*** Begin section ***

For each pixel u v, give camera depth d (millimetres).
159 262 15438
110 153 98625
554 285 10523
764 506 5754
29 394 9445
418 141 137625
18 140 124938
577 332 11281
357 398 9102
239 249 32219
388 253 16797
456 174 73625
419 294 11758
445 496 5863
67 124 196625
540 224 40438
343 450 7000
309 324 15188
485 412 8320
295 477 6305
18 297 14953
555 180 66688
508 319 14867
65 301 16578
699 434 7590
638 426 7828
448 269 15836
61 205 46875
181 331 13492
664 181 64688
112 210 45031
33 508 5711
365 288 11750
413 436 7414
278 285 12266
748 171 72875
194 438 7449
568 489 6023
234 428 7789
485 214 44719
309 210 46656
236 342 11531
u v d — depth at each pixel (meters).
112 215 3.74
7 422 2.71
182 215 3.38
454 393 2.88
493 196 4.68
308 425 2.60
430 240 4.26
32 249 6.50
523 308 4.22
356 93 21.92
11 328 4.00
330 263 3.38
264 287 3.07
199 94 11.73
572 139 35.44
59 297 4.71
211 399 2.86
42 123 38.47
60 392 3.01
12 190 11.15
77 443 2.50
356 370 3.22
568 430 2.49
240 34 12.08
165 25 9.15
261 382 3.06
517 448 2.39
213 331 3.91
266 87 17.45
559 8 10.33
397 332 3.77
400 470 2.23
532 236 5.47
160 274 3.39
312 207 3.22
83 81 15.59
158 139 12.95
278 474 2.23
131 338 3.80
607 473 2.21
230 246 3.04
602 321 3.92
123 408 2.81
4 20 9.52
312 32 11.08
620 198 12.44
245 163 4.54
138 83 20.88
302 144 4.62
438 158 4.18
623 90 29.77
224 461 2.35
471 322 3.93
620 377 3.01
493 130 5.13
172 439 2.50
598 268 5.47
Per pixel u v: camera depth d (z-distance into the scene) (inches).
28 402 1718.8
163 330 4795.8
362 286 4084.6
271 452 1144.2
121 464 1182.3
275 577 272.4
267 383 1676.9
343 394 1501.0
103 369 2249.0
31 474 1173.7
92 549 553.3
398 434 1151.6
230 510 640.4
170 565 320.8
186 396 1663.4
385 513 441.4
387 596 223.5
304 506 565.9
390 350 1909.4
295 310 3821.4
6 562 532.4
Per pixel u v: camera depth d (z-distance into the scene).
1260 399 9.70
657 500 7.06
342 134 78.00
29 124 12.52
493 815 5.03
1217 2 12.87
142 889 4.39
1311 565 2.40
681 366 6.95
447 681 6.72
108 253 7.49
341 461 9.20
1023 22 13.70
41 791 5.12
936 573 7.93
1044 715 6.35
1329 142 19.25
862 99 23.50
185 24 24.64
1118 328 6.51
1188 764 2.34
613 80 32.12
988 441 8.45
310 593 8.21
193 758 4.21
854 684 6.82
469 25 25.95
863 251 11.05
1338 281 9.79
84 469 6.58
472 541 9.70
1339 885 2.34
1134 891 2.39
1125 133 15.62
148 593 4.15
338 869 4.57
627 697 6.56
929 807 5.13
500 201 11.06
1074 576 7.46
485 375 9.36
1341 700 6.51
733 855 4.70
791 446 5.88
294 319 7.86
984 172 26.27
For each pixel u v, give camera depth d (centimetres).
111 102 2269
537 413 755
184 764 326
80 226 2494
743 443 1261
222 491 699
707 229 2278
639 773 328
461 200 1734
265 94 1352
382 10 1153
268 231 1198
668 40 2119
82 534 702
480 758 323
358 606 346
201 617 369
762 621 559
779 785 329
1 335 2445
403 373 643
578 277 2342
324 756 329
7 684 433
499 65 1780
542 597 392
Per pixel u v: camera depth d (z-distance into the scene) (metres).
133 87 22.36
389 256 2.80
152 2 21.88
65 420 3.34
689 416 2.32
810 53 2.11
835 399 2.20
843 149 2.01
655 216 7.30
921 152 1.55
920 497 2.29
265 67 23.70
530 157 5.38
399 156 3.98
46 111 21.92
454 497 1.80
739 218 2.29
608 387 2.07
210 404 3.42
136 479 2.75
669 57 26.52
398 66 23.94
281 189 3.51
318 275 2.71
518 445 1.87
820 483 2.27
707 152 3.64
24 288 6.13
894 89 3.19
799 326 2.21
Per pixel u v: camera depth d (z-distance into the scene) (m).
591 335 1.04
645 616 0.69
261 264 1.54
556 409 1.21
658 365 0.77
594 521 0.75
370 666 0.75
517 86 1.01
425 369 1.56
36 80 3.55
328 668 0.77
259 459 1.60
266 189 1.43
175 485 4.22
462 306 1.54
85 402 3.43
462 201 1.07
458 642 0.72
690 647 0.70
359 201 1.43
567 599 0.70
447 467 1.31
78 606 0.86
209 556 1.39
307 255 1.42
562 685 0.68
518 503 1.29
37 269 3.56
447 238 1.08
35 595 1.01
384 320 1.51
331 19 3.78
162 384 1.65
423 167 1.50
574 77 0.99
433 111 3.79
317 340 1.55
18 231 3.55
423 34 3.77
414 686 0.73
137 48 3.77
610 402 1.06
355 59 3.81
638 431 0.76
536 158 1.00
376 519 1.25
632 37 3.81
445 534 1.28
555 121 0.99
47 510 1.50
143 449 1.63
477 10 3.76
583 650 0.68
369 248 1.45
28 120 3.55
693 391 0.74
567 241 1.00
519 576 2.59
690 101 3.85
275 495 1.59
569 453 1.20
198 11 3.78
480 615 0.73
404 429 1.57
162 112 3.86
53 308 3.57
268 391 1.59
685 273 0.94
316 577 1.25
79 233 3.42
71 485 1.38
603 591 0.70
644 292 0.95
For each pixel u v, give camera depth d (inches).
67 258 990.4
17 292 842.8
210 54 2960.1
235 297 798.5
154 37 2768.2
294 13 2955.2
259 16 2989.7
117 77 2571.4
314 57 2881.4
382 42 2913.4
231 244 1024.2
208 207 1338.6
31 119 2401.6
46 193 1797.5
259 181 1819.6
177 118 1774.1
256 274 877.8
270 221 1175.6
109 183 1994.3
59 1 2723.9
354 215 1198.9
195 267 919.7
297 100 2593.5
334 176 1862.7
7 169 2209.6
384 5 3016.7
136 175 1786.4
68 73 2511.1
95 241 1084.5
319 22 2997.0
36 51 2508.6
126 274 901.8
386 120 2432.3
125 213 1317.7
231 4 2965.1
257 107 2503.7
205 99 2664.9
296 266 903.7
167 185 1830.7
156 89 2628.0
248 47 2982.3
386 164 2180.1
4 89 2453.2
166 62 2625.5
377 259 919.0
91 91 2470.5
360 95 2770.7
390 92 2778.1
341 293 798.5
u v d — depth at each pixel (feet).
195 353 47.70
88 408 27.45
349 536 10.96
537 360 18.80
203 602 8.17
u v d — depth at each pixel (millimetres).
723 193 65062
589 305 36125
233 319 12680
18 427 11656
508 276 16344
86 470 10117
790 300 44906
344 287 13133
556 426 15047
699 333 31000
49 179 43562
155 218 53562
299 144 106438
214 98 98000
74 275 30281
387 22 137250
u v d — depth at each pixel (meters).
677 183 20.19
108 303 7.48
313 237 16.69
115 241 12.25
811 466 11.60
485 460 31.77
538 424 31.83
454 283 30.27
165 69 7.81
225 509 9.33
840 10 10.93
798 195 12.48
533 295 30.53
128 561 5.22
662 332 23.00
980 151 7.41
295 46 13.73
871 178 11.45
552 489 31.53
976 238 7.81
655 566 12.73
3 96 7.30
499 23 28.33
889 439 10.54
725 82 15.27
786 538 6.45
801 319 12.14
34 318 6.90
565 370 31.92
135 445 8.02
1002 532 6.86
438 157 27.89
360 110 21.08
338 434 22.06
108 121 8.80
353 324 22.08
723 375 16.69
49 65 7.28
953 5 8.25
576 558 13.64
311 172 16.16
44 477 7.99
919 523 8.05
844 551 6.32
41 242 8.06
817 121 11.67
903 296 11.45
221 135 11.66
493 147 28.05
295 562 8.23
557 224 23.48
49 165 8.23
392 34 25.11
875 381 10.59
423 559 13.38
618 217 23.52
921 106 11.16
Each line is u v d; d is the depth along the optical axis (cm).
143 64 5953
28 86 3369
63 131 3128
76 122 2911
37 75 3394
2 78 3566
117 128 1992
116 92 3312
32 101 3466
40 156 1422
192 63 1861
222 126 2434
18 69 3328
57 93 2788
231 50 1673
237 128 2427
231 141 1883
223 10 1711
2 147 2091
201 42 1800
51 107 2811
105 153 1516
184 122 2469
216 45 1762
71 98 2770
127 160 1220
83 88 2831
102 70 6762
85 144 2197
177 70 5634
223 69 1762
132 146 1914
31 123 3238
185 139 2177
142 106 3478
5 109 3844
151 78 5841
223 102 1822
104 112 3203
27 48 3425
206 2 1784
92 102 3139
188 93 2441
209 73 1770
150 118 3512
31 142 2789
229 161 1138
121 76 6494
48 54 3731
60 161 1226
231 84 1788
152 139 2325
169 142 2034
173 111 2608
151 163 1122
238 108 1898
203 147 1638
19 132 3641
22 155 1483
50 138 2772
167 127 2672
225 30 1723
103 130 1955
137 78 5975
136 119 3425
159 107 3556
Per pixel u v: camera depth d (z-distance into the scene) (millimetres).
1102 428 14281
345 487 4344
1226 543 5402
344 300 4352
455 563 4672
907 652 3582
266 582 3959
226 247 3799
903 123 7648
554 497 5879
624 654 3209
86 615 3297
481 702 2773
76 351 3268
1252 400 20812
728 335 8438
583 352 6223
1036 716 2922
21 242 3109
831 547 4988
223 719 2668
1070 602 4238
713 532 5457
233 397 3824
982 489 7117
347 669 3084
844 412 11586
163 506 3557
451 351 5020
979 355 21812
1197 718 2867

*** End section ***

* _PROBLEM TO WORK ON_:
Return exactly, and only, the lines above starting at the line that contains "41 791 5.12" and ending at the line that contains "358 606 346".

* _ANSWER FOR THIS EXERCISE_:
41 791 5.12
936 573 7.93
1044 715 6.35
1329 142 19.25
862 99 23.50
185 24 24.64
1118 328 6.51
1188 764 2.34
613 80 32.12
988 441 8.45
310 593 8.21
193 758 4.21
854 684 6.82
469 25 25.95
863 251 11.05
1338 281 9.79
84 469 6.58
472 541 9.70
1339 885 2.34
1134 891 2.39
1125 133 15.62
148 593 4.15
338 869 4.57
627 697 6.56
929 807 5.13
500 201 11.06
1074 576 7.46
485 375 9.36
1341 700 6.51
733 855 4.70
791 446 5.88
294 319 7.86
984 172 26.27
For each pixel u v, give camera depth d (centimetres).
111 102 2269
537 413 755
184 764 326
80 226 2494
743 443 1261
222 491 699
707 229 2278
639 773 328
461 200 1734
265 94 1352
382 10 1153
268 231 1198
668 40 2119
82 534 702
480 758 323
358 606 346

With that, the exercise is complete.